Another of the frequent tensions in Renkl’s work is that between the natural world and human activity. Renkl positions herself as the middle point between these two worlds, someone who is equally devoted to both. The use of Robert Frost’s poetry, for example, signifies her love of human creation, while her frequent descriptions of the beauty of the natural world give the clear impression that she’s in love with nature. However, this wonder and appreciation contrast with a sense of pessimism and fear. “The news,” she says, is “always bad,” and there’s rarely anything to be optimistic about. Meanwhile, the rebirth that occurs in spring can be a reminder of the looming threat of climate change as the world struggles to adjust to a new climate paradigm that threatens to disrupt cycles and patterns that have existed for many millennia. Renkl finds herself “scrolling, scrolling, scrolling” (77) through bad news, unable to tear herself away from the brutality of what she’s reading. Similarly, she tries to intervene to save a baby bird even though she knows that she should not. Her intervention has catastrophic results, as she indirectly causes the death of the baby bird. However, Renkl’s recognition of the tension between humanity and nature, between renewal and death, and between pessimism and optimism imbues her work with a sense of urgency. These tensions fuel her, reminding her of how moral urgency informs all her conservation action, and from this reflection emerges another theme: The Moral Urgency of Local Conservation. She wants to help, even when helping isn’t helpful.

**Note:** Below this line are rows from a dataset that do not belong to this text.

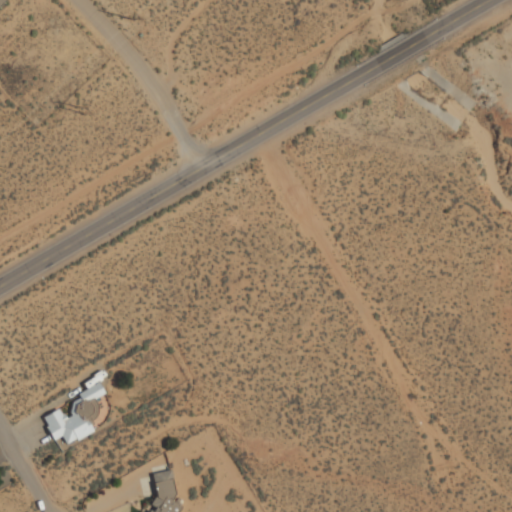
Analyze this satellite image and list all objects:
building: (1, 1)
power tower: (129, 19)
road: (147, 76)
power tower: (79, 110)
road: (239, 143)
building: (90, 391)
building: (65, 426)
road: (24, 466)
building: (163, 492)
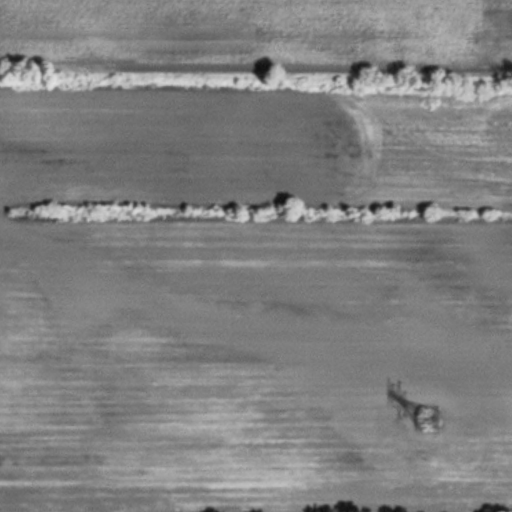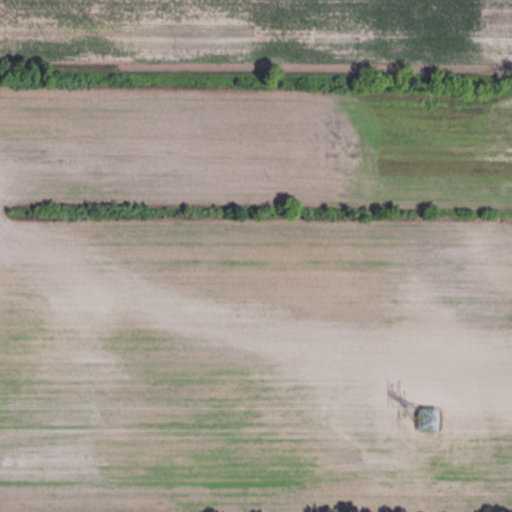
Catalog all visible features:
power tower: (427, 421)
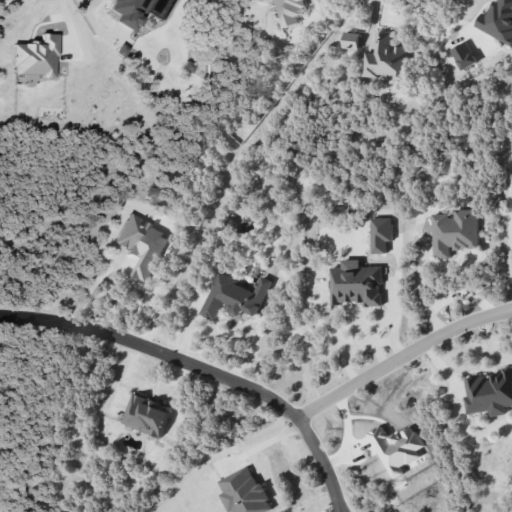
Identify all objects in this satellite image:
building: (287, 11)
building: (128, 12)
building: (498, 20)
road: (461, 27)
building: (352, 39)
building: (121, 51)
building: (464, 55)
building: (35, 57)
building: (387, 57)
building: (189, 67)
road: (510, 218)
building: (455, 231)
building: (381, 234)
building: (141, 244)
building: (356, 283)
road: (94, 285)
road: (421, 293)
road: (463, 293)
building: (235, 296)
road: (396, 302)
road: (372, 335)
road: (383, 338)
road: (346, 356)
road: (401, 358)
road: (197, 367)
building: (489, 392)
building: (147, 415)
building: (245, 492)
road: (337, 506)
road: (340, 506)
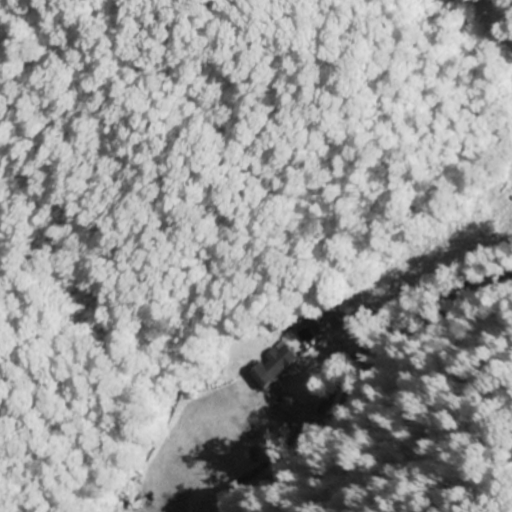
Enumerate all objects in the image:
building: (348, 308)
building: (272, 365)
road: (354, 378)
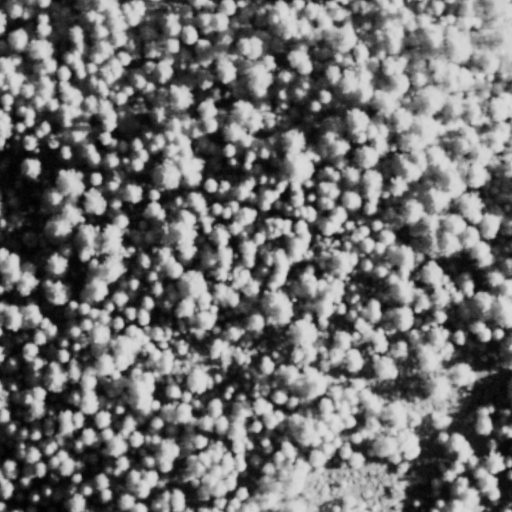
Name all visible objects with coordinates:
road: (265, 235)
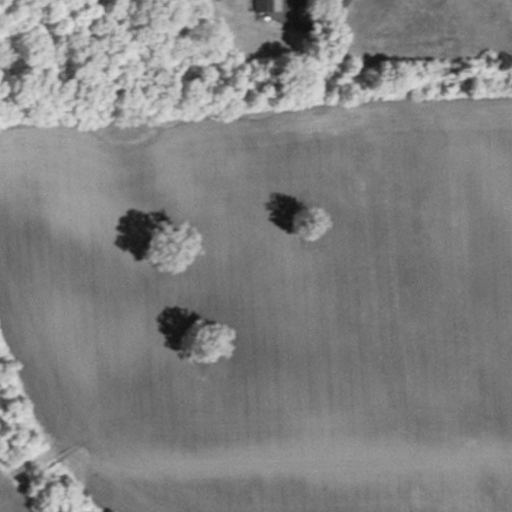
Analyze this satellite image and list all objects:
building: (262, 6)
road: (323, 19)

Throughout Part 2, the COVID pandemic is a cultural backdrop to the story Renkl wants to tell. The lockdowns and isolation, she writes, give her a new perspective on the natural world and the relationships in her life. She and her husband visit a remote cabin, she says, not only for their own sake but to give their sons “some time away from [their parents]” (95). She describes how she contracted COVID and, during the three-week bout, turned into a person she “didn’t recognize.” The pandemic stifled her natural rhythms, disconnecting her from the world around her, as it did much of society. While The Comfort of Crows isn’t necessarily a book about the pandemic, Renkl wrote it during that time, so it informed Renkl’s experiences. The pandemic’s capacity to disrupt social norms is illustrative regarding calls for reform and action. COVID, in a terrible way, was transformative, so Renkl alludes to this transformation as evidence that a more positive change isn’t only possible, but necessary if humanity is to tackle climate change.